Your task: Output every line from the beginning of the records through the line that contains "There is a great", exactly as it appears.

Dataset entries:

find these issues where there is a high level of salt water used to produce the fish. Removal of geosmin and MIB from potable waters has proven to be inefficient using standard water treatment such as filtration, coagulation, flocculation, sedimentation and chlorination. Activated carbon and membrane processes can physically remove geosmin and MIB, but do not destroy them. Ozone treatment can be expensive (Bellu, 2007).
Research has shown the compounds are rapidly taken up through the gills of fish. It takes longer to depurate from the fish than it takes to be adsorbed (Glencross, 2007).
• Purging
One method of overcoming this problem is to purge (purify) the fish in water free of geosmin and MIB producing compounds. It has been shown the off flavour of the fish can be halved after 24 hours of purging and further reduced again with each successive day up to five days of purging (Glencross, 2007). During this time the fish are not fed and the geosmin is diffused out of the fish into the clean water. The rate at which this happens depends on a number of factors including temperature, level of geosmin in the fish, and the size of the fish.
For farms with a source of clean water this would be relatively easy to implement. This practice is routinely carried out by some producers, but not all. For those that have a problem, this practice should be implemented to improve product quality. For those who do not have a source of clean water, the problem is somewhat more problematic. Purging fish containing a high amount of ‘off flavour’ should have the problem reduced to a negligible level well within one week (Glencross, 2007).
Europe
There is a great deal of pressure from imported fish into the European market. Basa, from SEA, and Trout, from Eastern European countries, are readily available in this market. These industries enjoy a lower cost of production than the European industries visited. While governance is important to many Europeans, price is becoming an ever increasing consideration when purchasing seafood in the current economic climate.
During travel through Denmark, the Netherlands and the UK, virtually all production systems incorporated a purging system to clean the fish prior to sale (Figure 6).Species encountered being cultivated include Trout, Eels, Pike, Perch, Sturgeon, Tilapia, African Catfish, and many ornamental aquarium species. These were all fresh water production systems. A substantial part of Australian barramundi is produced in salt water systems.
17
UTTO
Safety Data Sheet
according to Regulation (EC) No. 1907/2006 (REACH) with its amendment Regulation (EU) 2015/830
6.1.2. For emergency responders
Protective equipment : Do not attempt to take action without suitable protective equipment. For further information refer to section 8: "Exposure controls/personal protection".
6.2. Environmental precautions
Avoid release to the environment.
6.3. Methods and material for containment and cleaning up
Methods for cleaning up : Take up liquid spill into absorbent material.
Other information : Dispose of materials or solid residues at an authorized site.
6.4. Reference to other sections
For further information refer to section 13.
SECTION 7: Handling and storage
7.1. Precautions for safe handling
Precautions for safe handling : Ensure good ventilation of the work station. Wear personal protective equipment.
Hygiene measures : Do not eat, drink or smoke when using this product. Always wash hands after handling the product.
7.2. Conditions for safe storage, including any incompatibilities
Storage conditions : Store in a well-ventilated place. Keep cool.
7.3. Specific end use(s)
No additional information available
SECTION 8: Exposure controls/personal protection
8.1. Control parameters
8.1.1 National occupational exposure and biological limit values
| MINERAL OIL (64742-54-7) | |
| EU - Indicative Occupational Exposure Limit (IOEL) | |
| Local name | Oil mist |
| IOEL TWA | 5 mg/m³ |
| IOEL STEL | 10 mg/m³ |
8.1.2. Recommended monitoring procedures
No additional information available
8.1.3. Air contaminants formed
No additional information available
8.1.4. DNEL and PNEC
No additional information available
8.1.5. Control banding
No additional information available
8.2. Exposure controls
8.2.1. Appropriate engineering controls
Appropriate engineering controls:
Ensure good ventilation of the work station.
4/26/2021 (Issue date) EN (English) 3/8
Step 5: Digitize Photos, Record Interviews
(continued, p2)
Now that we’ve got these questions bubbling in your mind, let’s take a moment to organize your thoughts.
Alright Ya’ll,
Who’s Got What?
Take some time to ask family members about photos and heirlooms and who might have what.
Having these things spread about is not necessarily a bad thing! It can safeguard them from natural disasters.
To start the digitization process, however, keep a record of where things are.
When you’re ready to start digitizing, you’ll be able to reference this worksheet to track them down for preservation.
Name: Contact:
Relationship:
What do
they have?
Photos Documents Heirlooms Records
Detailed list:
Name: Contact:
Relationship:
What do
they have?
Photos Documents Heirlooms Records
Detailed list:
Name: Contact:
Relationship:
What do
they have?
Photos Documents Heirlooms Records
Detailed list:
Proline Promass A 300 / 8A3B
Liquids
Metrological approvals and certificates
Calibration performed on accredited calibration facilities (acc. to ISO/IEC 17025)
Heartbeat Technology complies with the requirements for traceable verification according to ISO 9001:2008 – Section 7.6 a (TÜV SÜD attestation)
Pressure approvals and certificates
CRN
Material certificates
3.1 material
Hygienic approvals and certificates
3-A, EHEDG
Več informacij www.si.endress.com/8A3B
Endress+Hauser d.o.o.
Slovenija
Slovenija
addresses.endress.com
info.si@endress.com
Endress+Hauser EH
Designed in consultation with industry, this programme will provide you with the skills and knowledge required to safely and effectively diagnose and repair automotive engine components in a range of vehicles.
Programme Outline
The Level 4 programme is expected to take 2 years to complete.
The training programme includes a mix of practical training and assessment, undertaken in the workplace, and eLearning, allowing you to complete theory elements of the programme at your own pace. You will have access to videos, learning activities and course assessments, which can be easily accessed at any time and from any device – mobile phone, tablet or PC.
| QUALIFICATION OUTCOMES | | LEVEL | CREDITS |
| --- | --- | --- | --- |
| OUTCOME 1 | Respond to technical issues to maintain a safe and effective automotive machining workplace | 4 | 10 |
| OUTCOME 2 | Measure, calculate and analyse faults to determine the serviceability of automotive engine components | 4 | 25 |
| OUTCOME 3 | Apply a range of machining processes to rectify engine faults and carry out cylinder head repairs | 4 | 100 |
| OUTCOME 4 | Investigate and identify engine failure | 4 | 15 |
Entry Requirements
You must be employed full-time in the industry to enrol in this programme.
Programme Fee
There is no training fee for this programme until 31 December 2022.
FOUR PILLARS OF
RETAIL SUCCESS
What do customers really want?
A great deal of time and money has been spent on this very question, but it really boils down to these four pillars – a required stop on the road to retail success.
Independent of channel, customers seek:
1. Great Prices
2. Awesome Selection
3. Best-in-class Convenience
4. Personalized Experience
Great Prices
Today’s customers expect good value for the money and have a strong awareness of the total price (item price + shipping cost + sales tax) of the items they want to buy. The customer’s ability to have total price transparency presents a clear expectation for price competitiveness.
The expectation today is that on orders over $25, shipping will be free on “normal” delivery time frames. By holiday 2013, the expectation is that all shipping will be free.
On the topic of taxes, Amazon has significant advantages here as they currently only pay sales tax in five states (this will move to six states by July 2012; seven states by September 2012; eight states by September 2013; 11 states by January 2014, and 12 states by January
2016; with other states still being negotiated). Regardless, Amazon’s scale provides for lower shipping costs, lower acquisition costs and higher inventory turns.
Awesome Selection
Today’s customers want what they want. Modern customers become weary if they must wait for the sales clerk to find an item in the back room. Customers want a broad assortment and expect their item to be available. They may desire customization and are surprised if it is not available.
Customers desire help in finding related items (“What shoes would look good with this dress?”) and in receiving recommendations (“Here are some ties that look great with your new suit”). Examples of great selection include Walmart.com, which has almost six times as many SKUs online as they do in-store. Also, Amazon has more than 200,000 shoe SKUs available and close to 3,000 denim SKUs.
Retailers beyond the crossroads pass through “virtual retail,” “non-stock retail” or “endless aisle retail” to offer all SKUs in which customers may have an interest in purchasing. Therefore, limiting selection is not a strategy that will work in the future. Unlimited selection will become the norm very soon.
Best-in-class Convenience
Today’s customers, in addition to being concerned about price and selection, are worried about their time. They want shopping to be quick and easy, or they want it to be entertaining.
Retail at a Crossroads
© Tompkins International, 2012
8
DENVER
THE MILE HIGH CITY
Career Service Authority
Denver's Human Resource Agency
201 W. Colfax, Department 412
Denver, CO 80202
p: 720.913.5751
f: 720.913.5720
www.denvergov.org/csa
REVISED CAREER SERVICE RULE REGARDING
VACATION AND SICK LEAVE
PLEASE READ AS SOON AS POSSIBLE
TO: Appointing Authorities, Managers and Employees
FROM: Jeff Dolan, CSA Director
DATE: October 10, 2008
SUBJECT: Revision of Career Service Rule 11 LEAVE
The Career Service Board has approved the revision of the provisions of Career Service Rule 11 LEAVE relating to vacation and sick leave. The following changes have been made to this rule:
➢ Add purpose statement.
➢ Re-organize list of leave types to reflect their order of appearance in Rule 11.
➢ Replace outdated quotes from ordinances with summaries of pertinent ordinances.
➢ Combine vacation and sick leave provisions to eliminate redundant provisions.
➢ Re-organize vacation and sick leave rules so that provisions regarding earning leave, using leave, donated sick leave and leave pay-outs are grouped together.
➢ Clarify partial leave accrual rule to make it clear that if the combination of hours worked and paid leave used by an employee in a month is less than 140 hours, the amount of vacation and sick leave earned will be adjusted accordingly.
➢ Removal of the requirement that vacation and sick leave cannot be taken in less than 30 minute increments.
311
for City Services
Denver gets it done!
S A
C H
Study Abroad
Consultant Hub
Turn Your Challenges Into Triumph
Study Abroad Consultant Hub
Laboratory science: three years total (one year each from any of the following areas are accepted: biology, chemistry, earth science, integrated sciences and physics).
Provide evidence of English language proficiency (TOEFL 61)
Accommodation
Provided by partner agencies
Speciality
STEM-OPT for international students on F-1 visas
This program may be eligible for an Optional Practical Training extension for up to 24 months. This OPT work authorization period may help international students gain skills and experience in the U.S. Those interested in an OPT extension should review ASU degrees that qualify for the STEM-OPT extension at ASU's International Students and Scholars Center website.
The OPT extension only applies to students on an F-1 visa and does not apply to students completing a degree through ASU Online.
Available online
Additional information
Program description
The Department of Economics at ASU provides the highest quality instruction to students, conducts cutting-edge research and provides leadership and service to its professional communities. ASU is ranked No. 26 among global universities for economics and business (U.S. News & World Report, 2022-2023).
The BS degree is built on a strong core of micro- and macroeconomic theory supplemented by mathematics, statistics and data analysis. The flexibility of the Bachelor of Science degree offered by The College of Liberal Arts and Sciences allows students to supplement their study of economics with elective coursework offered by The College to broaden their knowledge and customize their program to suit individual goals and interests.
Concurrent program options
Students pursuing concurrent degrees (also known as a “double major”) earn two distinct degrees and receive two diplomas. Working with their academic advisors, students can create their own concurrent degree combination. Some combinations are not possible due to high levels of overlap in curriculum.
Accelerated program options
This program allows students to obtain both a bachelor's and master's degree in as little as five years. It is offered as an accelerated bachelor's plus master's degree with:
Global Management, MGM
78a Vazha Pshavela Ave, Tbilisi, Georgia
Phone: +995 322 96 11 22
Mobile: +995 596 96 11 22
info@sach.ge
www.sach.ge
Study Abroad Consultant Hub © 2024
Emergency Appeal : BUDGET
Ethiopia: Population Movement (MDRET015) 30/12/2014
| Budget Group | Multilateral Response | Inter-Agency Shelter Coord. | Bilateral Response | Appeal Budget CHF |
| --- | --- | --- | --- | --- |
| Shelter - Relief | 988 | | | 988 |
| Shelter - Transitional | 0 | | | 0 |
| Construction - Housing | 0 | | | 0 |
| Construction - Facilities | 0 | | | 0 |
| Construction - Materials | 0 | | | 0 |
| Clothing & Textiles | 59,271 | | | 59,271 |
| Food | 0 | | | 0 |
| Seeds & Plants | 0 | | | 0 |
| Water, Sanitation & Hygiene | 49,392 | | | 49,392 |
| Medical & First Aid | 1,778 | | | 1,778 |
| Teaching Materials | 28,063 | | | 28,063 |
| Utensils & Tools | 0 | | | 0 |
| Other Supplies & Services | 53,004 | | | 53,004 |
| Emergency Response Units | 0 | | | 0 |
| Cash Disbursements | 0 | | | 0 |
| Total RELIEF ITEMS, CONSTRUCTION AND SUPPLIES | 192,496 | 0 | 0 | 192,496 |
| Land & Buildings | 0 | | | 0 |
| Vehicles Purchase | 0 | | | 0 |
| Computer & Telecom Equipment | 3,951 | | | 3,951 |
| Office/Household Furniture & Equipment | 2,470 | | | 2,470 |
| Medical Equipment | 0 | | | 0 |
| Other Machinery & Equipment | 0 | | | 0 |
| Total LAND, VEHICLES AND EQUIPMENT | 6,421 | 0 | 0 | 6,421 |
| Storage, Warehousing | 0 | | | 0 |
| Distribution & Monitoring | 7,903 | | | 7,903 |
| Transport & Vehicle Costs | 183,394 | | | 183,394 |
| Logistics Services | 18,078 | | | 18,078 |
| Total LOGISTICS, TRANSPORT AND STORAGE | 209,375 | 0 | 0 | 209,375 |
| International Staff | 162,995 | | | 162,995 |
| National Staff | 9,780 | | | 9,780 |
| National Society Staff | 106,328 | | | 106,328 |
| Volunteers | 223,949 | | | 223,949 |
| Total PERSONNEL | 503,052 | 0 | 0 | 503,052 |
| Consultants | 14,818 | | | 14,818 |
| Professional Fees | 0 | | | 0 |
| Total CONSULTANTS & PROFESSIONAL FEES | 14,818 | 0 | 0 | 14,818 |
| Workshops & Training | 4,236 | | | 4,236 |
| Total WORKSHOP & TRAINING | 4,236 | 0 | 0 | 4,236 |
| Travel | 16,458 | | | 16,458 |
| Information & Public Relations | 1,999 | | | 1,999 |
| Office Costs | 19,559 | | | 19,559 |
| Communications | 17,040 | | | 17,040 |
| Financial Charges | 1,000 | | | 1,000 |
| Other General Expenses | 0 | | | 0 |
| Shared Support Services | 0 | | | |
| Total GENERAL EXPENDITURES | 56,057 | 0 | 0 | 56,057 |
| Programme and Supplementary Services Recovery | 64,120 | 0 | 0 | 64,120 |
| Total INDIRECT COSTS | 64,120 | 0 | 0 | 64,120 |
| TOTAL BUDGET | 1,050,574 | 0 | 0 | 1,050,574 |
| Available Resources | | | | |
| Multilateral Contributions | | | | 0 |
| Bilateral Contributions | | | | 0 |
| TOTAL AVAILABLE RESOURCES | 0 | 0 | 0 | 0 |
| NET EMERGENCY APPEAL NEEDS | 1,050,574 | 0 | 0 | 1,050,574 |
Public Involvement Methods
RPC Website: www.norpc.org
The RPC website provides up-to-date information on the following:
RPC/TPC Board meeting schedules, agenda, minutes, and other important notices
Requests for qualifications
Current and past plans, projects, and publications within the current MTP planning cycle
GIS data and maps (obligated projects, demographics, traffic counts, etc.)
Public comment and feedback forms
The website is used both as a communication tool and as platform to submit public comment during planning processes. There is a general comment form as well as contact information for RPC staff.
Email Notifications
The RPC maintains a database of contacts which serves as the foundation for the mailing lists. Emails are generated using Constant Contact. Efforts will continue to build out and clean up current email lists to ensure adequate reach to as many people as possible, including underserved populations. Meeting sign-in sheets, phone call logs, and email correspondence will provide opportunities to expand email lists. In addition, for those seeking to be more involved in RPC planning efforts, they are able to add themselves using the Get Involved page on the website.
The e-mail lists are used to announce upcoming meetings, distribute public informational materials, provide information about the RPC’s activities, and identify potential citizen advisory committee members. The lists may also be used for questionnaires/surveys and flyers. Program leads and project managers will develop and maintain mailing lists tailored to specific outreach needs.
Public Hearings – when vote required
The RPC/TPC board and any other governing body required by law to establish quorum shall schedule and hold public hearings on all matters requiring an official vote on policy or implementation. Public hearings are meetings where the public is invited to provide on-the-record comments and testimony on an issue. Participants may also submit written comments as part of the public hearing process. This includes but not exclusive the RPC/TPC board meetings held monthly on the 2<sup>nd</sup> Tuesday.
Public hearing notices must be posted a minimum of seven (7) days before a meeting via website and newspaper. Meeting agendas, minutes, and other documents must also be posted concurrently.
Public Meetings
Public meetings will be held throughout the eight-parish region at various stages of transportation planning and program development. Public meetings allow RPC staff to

Exercise response:
find these issues where there is a high level of salt water used to produce the fish. Removal of geosmin and MIB from potable waters has proven to be inefficient using standard water treatment such as filtration, coagulation, flocculation, sedimentation and chlorination. Activated carbon and membrane processes can physically remove geosmin and MIB, but do not destroy them. Ozone treatment can be expensive (Bellu, 2007).
Research has shown the compounds are rapidly taken up through the gills of fish. It takes longer to depurate from the fish than it takes to be adsorbed (Glencross, 2007).
• Purging
One method of overcoming this problem is to purge (purify) the fish in water free of geosmin and MIB producing compounds. It has been shown the off flavour of the fish can be halved after 24 hours of purging and further reduced again with each successive day up to five days of purging (Glencross, 2007). During this time the fish are not fed and the geosmin is diffused out of the fish into the clean water. The rate at which this happens depends on a number of factors including temperature, level of geosmin in the fish, and the size of the fish.
For farms with a source of clean water this would be relatively easy to implement. This practice is routinely carried out by some producers, but not all. For those that have a problem, this practice should be implemented to improve product quality. For those who do not have a source of clean water, the problem is somewhat more problematic. Purging fish containing a high amount of ‘off flavour’ should have the problem reduced to a negligible level well within one week (Glencross, 2007).
Europe
There is a great deal of pressure from imported fish into the European market. Basa, from SEA, and Trout, from Eastern European countries, are readily available in this market. These industries enjoy a lower cost of production than the European industries visited. While governance is important to many Europeans, price is becoming an ever increasing consideration when purchasing seafood in the current economic climate.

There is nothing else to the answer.